Now we need to load the dataset including the train_review, train_rate,test_review, test_rate using the function loadTrainTestDataSet().

In [5]:
def loadTrainTestDataSet():
    train_review_path = './data/train.review.txt'
    train_rate_path = './data/train.rating.txt'
    dev_review_path = './data/dev.review.txt'
    dev_rate_path = './data/dev.rating.txt'
    test_review_path = './data/test.review.txt'
    test_rate_path = './data/test.rating.txt'
    review_path = './data/review_full.txt'
    rate_path = './data/rate_full.txt'
    messages = load_review_dataset(review_path)
    word_dict = create_dictionary(messages)

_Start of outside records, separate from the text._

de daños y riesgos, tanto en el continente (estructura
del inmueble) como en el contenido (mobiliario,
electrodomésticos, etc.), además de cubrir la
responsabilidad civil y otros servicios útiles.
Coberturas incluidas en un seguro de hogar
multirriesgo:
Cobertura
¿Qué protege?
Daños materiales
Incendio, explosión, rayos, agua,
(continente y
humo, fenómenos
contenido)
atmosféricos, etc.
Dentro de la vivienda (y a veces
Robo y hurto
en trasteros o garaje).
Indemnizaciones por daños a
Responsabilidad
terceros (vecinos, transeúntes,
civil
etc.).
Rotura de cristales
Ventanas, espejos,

    train_messages = load_review_dataset(train_review_path)
    train_resArray = transform_text(train_messages, word_dict)
    dev_messages = load_review_dataset(dev_review_path)
    dev_resArray = transform_text(dev_messages, word_dict)
    test_messages = load_review_dataset(test_review_path)
    test_resArray = transform_text(test_messages, word_dict)

    # resArray = transform_text(messages, word_dict)
    # print('res array shape ',resArray.shape)
    # glove = getAverageGlove(messages)
    # print('glove', glove.shape)
    # To construct the training dataset
    # numOfDataPoints = len(resArray)
    # numOfTraining = int(numOfDataPoints * 0.8)
    trainingDataX = train_resArray[:, ]
    testDataX = test_resArray[:, ]
    trainRateY = pd.read_csv(train_rate_path, header=None)
    testRateY = pd.read_csv(test_rate_path, header=None)
    # print(len(traRateY))
    trainingRateY = trainRateY[:][0]
    testRateY = testRateY[:][0]
    return (trainingDataX,trainingRateY,testDataX,testRateY)

Assemble the loading dataset and building model together. 

In [6]:
def main():
    X_train,y_train,X_test,y_test = loadTrainTestDataSet()
    batch_size = 32
    buildModel(X_train, y_train, X_test, y_test, batch_size)

In [7]:
main()

21000
4223
6814
4223
6813
4223
Build model...


  """


ValueError: The first layer in a Sequential model must get an `input_shape` or `batch_input_shape` argument.